• Task description: The answer must be a single number: how many lines in the entries hold the string "Europe".

• Excerpts from a dataset:
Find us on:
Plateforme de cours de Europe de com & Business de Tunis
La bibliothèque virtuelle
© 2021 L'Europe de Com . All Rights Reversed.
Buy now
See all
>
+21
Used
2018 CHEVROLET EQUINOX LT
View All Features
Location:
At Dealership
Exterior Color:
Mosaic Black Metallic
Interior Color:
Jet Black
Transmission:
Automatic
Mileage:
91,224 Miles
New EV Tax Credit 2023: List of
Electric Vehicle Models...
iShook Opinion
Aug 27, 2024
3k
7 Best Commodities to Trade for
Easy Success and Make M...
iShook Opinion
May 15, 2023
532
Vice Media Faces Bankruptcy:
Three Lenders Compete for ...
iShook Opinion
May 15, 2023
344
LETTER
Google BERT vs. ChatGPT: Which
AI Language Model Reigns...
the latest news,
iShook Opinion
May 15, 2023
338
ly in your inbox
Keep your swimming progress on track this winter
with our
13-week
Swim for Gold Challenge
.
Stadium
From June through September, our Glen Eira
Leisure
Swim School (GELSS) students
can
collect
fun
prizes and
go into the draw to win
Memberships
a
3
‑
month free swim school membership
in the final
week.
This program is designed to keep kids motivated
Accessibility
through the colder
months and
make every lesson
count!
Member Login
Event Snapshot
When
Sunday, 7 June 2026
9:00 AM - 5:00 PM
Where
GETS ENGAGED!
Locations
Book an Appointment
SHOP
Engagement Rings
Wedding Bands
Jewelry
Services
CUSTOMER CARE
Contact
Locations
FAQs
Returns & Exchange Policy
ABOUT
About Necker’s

• Worked solution: 2